Hmmm, thanks for that.

I am using FedoraCore 2 Linux with join (coreutils) 5.2.1, May 2004.

It must be a problem with my version of join then, what OS are you on?

The -i flag is just for case-insensitive matching.

Cheers

There's this from the 'join' manual at www.gnu.org

'Either file1 or file2 (but not both) can be `-', meaning standard input. file1 and file2 should be already sorted in increasing textual order on the join fields, using the collating sequence specified by the LC_COLLATE locale...'

Another site mentions that:-

'However, as a GNU extension, if the input has no unpairable lines the sort order can be any order that considers two fields to be equal if and only if the sort comparison described above considers them to be equal.'

Which suggests to me that experimenting with the LC_COLLATE environment variable may allow the command to work.

With no -i, it works with HP-UX, Solaris, and even Redhat 7.2. Redhat does support the -i option so I tried that as well. Still works.

Fedora - Linux localhost.localdomain 2.6.11-1.1369_FC4
Works just fine.

System - SunOS 5.9

I am using Unix join to join the following two files.

FileA
_______________
1,-1
3,-1
5,-1
49,-3
51,-1
52,-1
53,-1
54,-1
56,-2
57,-2
61,-1
62,-2
65,-1
66,-2
71,-1
72,-2
81,-3
82,-3
91,-4
99,-1
100,-5

FileB
________
1,2222
3,3222
5,2342
11,2418
15,1890
16,2445
20,2465
21,1889
30,1588
30,1888
31,2887
40,3423
45,4321
49,2345
51,5567
52,5210
53,4444
54,4567
56,1111
57,5678
61,6754
62,6742
65,1231
66,6765
71,1234
71,1991
72,7168
81,7777
82,8765
91,8766
99,9812
99,9998
100,8888
100,8981

First I sort them as -

sort -b -n -t ',' +0 FileA > A_sort
sort -b -n -t ',' +0 FileB > B_sort

Then I join them as,
join -t ',' -j1 1 -j2 1 -o 0 1.2 2.2 A_sort B_sort

and get -
1,2222,-1
3,3222,-1
5,2342,-1
51,5567,-1
52,5210,-1
53,4444,-1
54,4567,-1
56,1111,-2
57,5678,-2
61,6754,-1
62,6742,-2
65,1231,-1
66,6765,-2
71,1234,-1
71,1991,-1
72,7168,-2
81,7777,-3
82,8765,-3
91,8766,-4
99,9812,-1
99,9998,-1

I miss the following - :confused:
49,2345,-3
100,8888,-5
100,8981,-5

Why is this happening?
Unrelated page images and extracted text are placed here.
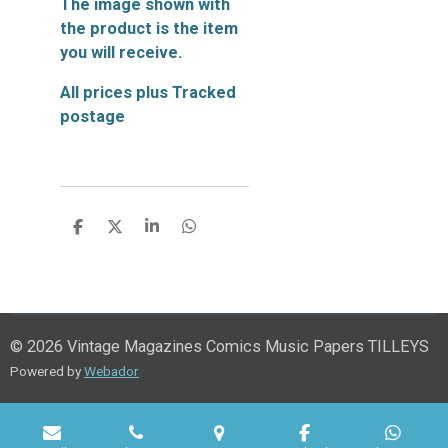
The image shown with
the product is the item
you will receive.
All prices plus Tracked
postage
S
S
S
S
h
h
h
h
a
a
a
a
r
r
r
r
e
e
e
e
© 2026 Vintage Magazines Comics Music Papers TILLEYS
Powered by
Webador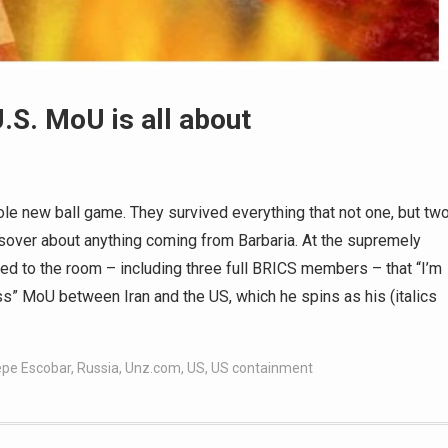
.S. MoU is all about
le new ball game. They survived everything that not one, but tw
sover about anything coming from Barbaria. At the supremely
med to the room – including three full BRICS members – that “I’m
ss” MoU between Iran and the US, which he spins as his (italics
pe Escobar
,
Russia
,
Unz.com
,
US
,
US containment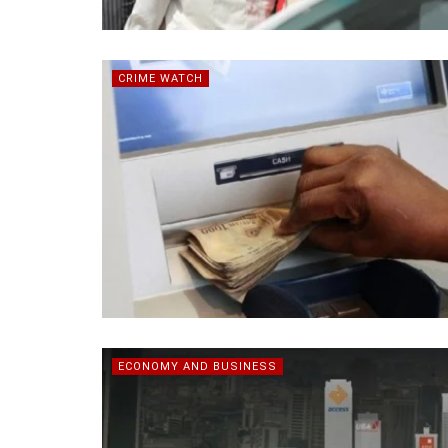
CRIME WATCH
ECONOMY AND BUSINESS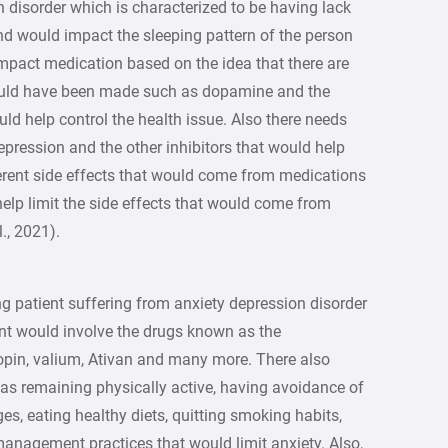
 disorder which is characterized to be having lack
nd would impact the sleeping pattern of the person
mpact medication based on the idea that there are
would have been made such as dopamine and the
uld help control the health issue. Also there needs
pression and the other inhibitors that would help
fferent side effects that would come from medications
help limit the side effects that would come from
., 2021).
g patient suffering from anxiety depression disorder
ent would involve the drugs known as the
opin, valium, Ativan and many more. There also
as remaining physically active, having avoidance of
ges, eating healthy diets, quitting smoking habits,
management practices that would limit anxiety. Also,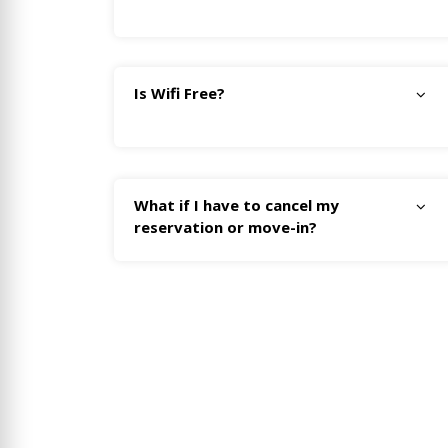
Is Wifi Free?
What if I have to cancel my
reservation or move-in?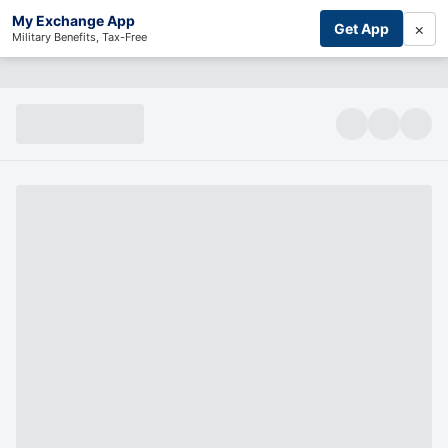
My Exchange App
×
Get App
Military Benefits, Tax-Free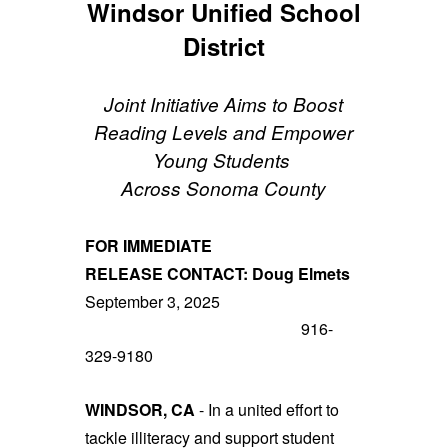
Windsor Unified School
District
Joint Initiative Aims to Boost
Reading Levels and Empower
Young Students
Across Sonoma County
FOR IMMEDIATE
RELEASE
CONTACT:
Doug Elmets
September 3, 2025
916-
329-9180
WINDSOR, CA
- In a united effort to
tackle illiteracy and support student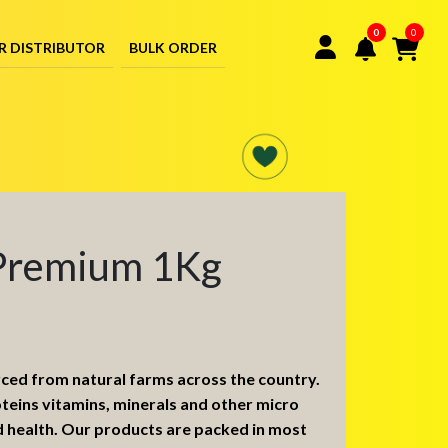
0
0
R DISTRIBUTOR
BULK ORDER
Premium 1Kg
rced from natural farms across the country.
oteins vitamins, minerals and other micro
d health. Our products are packed in most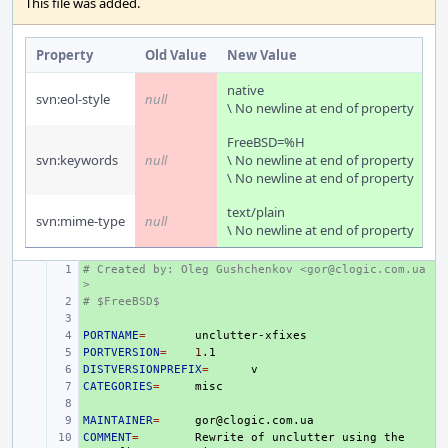
This file was added.
Property
Old Value
New Value
native
svn:eol-style
null
\ No newline at end of property
FreeBSD=%H
svn:keywords
null
\ No newline at end of property
\ No newline at end of property
text/plain
svn:mime-type
null
\ No newline at end of property
# Created by: Oleg Gushchenkov <gor@clogic.com.ua
+ 
>
# $FreeBSD$
+ 
+ 
PORTNAME
+ 
=
PORTVERSION
+ 
=
1
DISTVERSIONPREFIX
+ 
=
CATEGORIES
+ 
=
+ 
MAINTAINER
+ 
=
COMMENT
+ 
=
Rewrite
of
unclutter
using
the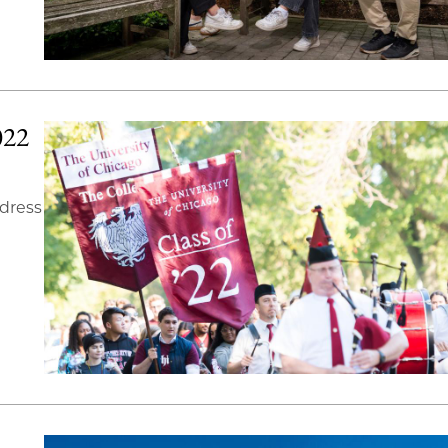
022
ddress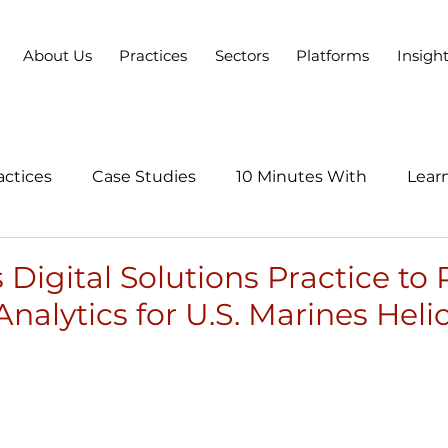
About Us
Practices
Sectors
Platforms
Insigh
actices
Case Studies
10 Minutes With
Learn
Series
Digital Solutions Practice to 
Analytics for U.S. Marines Heli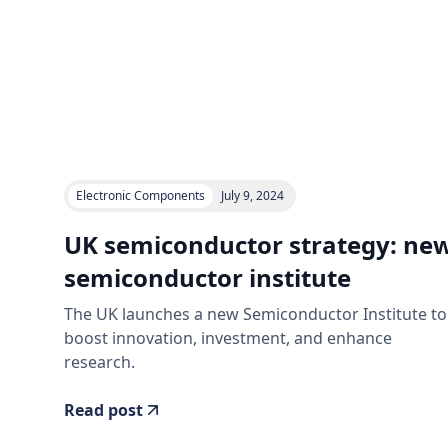
Electronic Components
July 9, 2024
UK semiconductor strategy: ne
semiconductor institute
The UK launches a new Semiconductor Institute to
boost innovation, investment, and enhance
research.
Read post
Are they being internally treated as character though I specify -n in sort? What do i need to do? btw, both LC_COLLATE and LC_CTYPE are set to "". Should I set them as POSIX or C or something?

Many thanks in advance to all the Unix enthusiasts in this forum :slight_smile:

I believe I have cracked the Da HP Code this time, its http://mailgate.supereva.com/comp/comp.sys.hp.hpux/msg26730.html

So awk and fixed length zero fill seems to be the only solution!